• _Work required_: Starting at the top of the listing, extract every line up to and including the one with "root of tail: (373, 443)". Pictures stay out of the copy.
Input records Start Marker
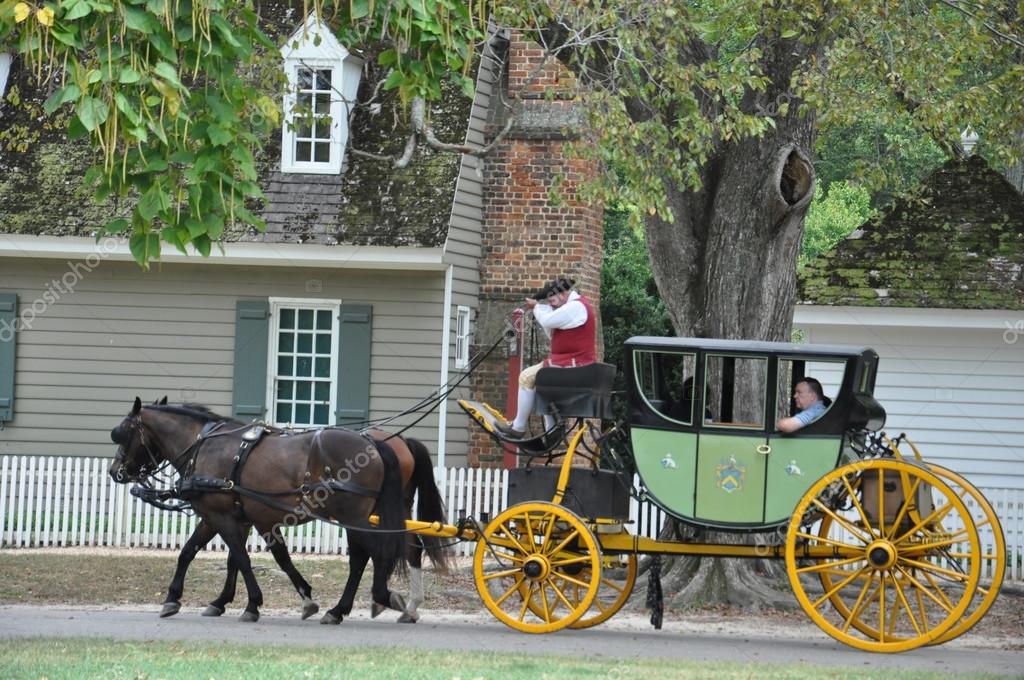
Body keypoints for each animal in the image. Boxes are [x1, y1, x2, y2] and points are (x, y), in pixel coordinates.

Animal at [110, 395, 413, 622]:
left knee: (374, 552)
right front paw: (185, 599)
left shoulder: (222, 517)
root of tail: (373, 443)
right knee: (362, 557)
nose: (115, 471)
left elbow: (242, 559)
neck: (203, 446)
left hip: (352, 514)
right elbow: (193, 553)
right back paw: (342, 609)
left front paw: (253, 604)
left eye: (123, 434)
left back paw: (378, 598)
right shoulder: (223, 517)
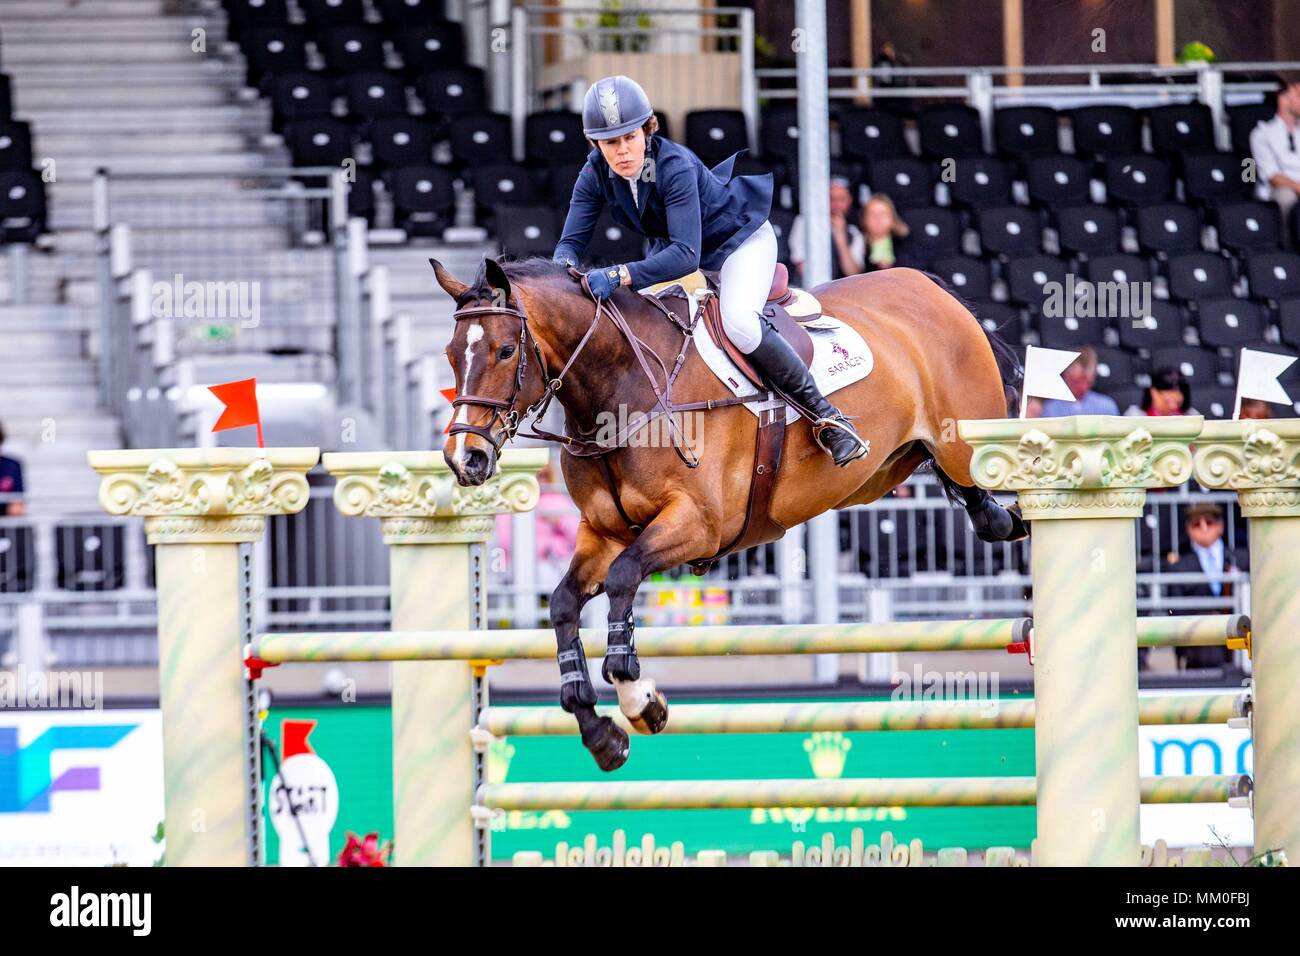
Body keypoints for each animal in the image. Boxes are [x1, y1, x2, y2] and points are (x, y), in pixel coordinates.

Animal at [434, 257, 1024, 775]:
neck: (621, 387)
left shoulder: (698, 525)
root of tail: (928, 286)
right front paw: (601, 733)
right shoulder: (602, 535)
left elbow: (624, 579)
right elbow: (561, 605)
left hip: (968, 441)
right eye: (450, 354)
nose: (466, 459)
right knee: (968, 497)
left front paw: (638, 697)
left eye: (506, 350)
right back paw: (995, 519)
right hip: (891, 468)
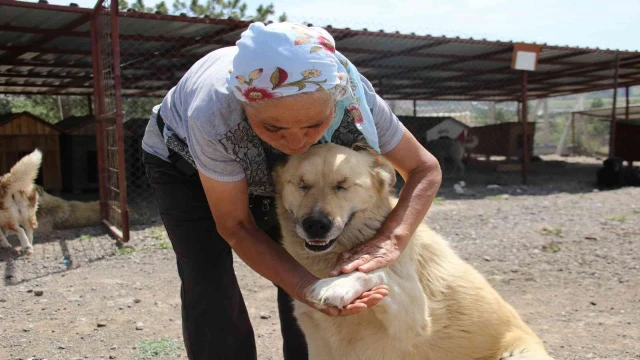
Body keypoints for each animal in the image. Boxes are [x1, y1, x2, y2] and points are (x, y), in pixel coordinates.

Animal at [272, 143, 552, 360]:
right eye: (301, 185)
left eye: (342, 185)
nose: (315, 225)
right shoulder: (319, 342)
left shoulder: (414, 319)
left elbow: (377, 270)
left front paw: (339, 284)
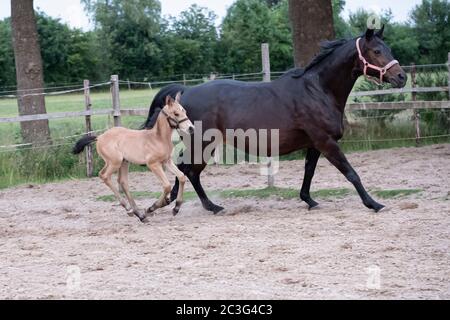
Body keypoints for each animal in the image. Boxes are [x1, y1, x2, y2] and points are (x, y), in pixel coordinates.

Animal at [144, 26, 408, 212]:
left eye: (388, 49)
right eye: (377, 51)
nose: (401, 77)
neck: (318, 90)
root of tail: (185, 91)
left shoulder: (315, 144)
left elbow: (309, 171)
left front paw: (309, 200)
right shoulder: (326, 142)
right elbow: (351, 173)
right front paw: (374, 204)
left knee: (184, 168)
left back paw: (176, 202)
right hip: (203, 143)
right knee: (189, 170)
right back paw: (208, 206)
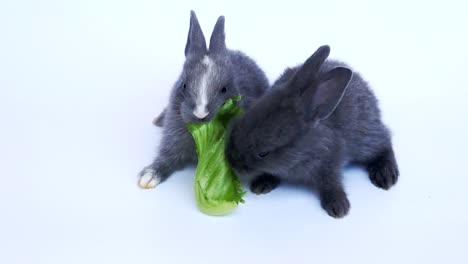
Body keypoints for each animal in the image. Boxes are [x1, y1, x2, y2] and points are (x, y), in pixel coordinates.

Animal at [138, 10, 266, 188]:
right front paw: (148, 177)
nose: (200, 114)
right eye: (183, 85)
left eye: (224, 89)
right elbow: (166, 158)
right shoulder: (172, 140)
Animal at [226, 46, 398, 219]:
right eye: (238, 126)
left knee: (385, 142)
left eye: (263, 153)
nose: (232, 161)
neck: (303, 151)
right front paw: (262, 184)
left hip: (365, 138)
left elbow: (332, 183)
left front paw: (338, 206)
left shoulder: (330, 163)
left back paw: (386, 175)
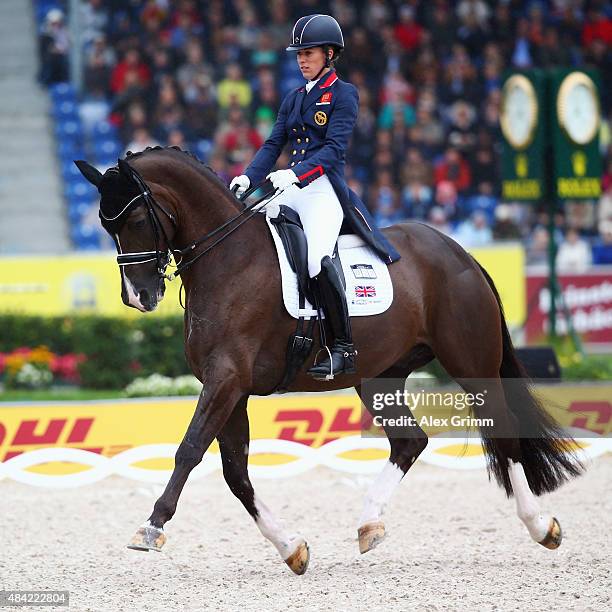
Input records End Marker
• _Written reply_:
Body keypoints for each animal in the image. Boxes are [x1, y1, x2, y2] and points are (x, y), in pixel coordinates.

Animal at [110, 395, 413, 622]:
left knee: (374, 552)
right front paw: (185, 599)
left shoulder: (222, 517)
root of tail: (373, 443)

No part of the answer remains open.